Maureen is from Cleveland, OH, and has worked in nursing for close to 30 years. She earned her BSN from the University of Akron, and has worked in hematology, acute care, and mother and infant care. She became interested in gynecology when she was trained as a sexual assault nurse examiner and obtained her Masters degree as a Nurse Practitioner. She is excited to be working for FEMM, and has found her passion in women’s health.
Maureen grew up in Cleveland, and moved to central Ohio in 1988. She lives in central Ohio with her husband, Bill and her beagle, Jake. She has two children, ages 26 and 21, and is a Brown’s, Indian’s, and Cavalier’s fan. She is addicted to Candy Crush and Spider Solitaire.
Why do you consider fertility awareness models for health important and effective?
Even as a nurse, we didn’t learn the detail of hormonal imbalances in nursing school. A woman’s menstrual cycle and biomarkers can reveal important facts about her body, which can be used to monitor health and fertility. With the way reproductive health is taught today, problems are covered up instead of looked at, discussed, or treated thoroughly. That’s why I like FEMM—it doesn’t leave anything out.
What’s one aspect of the FEMM model for family planning that surprised you the first time you can across it?
If it is used consistently and correctly, it is as effective as birth control, without the side effects.
If you had one chance to speak to a contemporary college student about her health, be it reproductive or general, what would you want her to know?

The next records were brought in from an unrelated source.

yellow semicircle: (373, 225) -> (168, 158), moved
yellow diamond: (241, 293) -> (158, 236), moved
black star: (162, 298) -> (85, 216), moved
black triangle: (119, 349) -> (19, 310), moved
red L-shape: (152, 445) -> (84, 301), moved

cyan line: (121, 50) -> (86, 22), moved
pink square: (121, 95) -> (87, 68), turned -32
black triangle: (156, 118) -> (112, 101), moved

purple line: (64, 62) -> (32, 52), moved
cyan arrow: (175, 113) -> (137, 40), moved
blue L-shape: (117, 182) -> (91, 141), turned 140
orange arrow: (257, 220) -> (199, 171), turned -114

I would want her to know that reproductive health should be looked at with a lifestyle approach. Her reproductive health at any age affects her health throughout her entire life. Your health and decisions about your health at a young age affect your health at an older age, and I think that’s something a lot of college students don’t realize.

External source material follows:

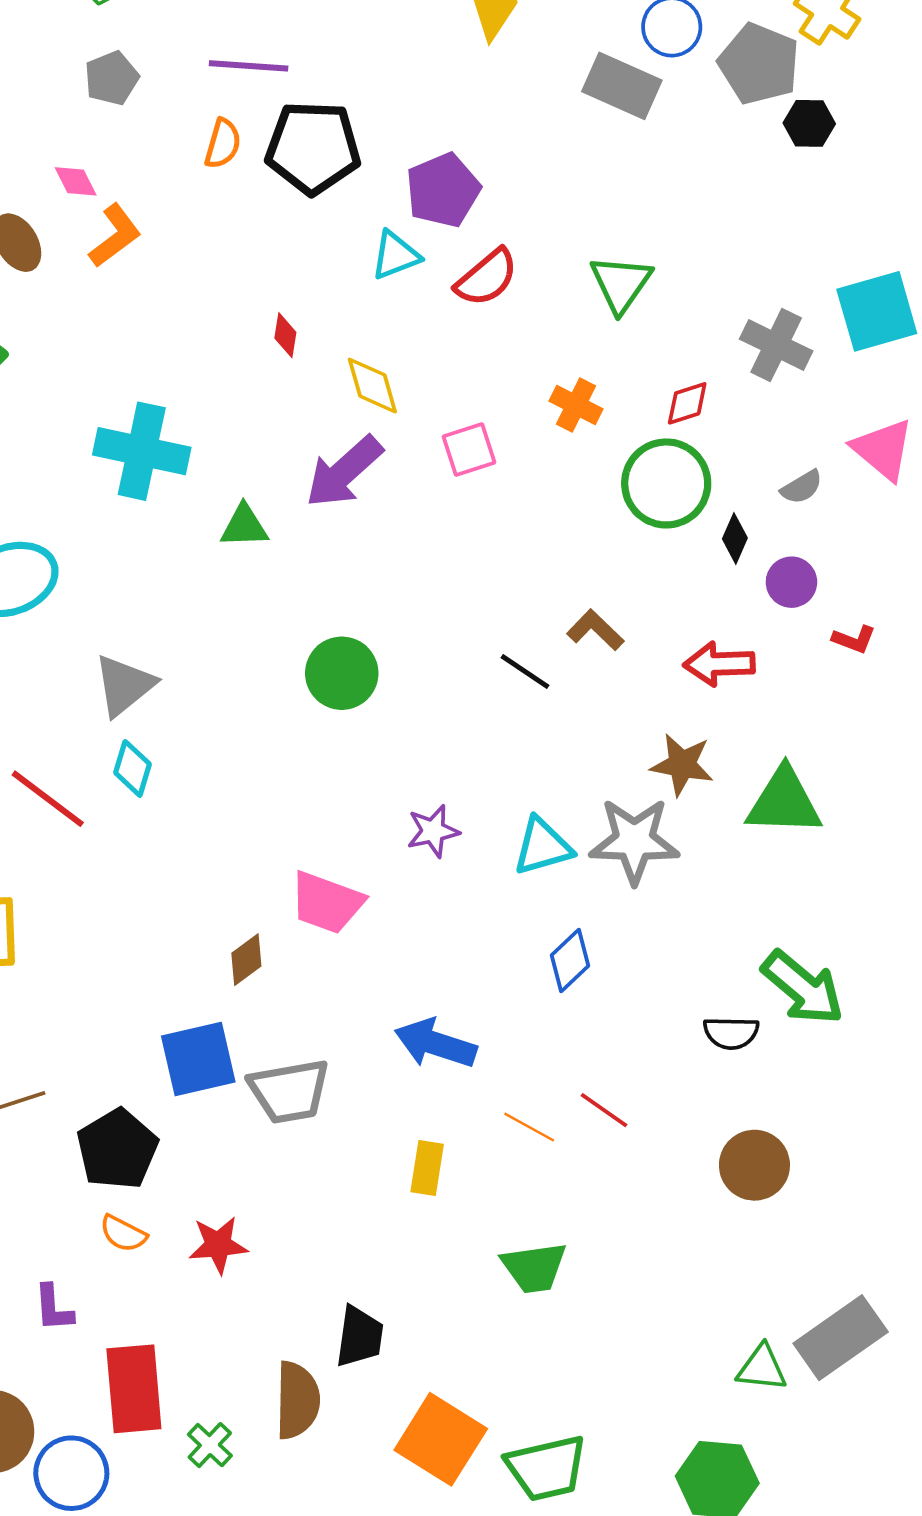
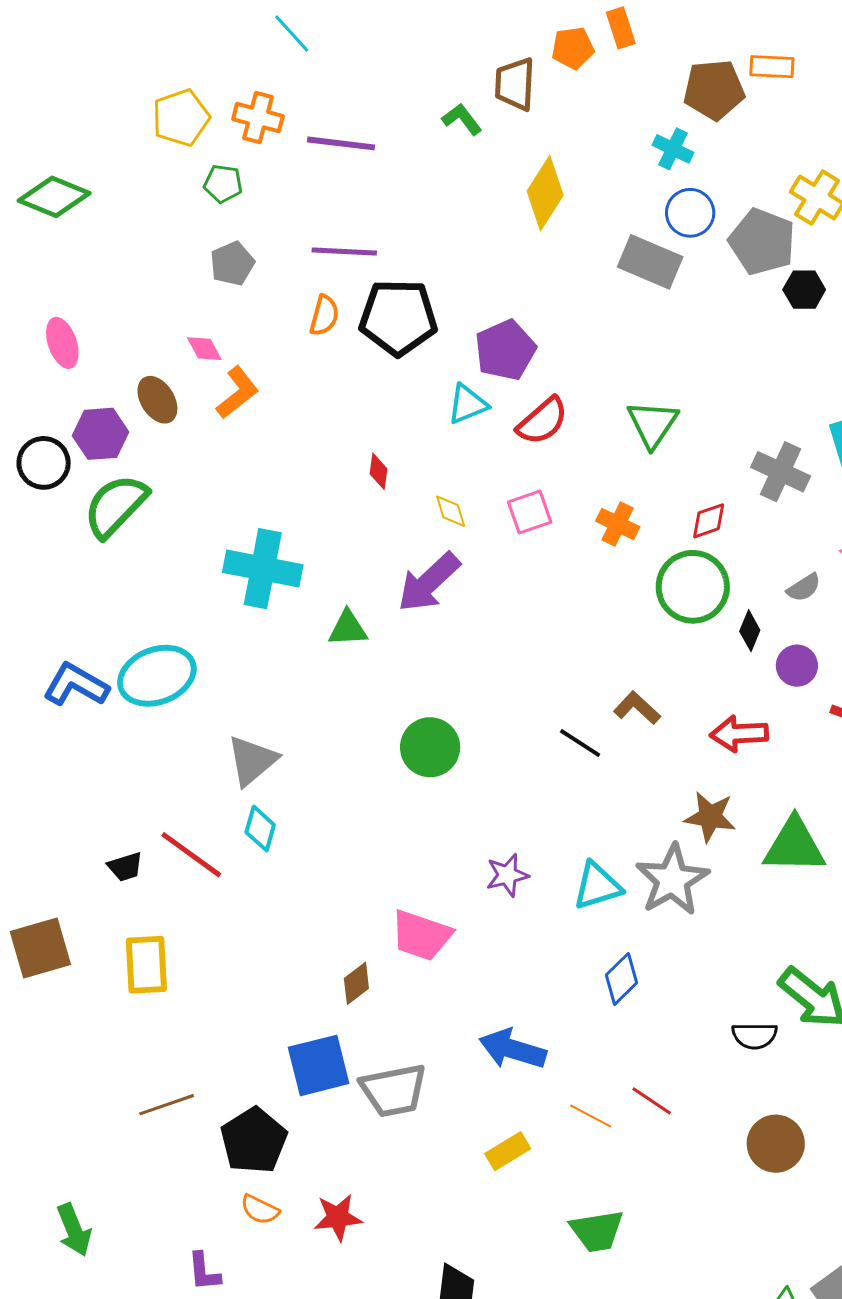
yellow diamond: (372, 386) -> (451, 511), size x0.7
pink square: (469, 450) -> (530, 512), moved
gray star: (634, 841) -> (672, 880), turned -30
yellow rectangle: (427, 1168) -> (508, 1151), turned 51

Looking at your health at different stages of life can be a challenge, but it helps us understand hormonal changes and symptoms on a continuum, from STI prevention to family planning to reproductive health.
Why did you pursue nursing? What do you love most about your job?
I have always been interested in science, medicine, and helping others. One thing kind of led into another, but it was that science-based and evidence-based practice to help people with their health and healing that drew me to nursing.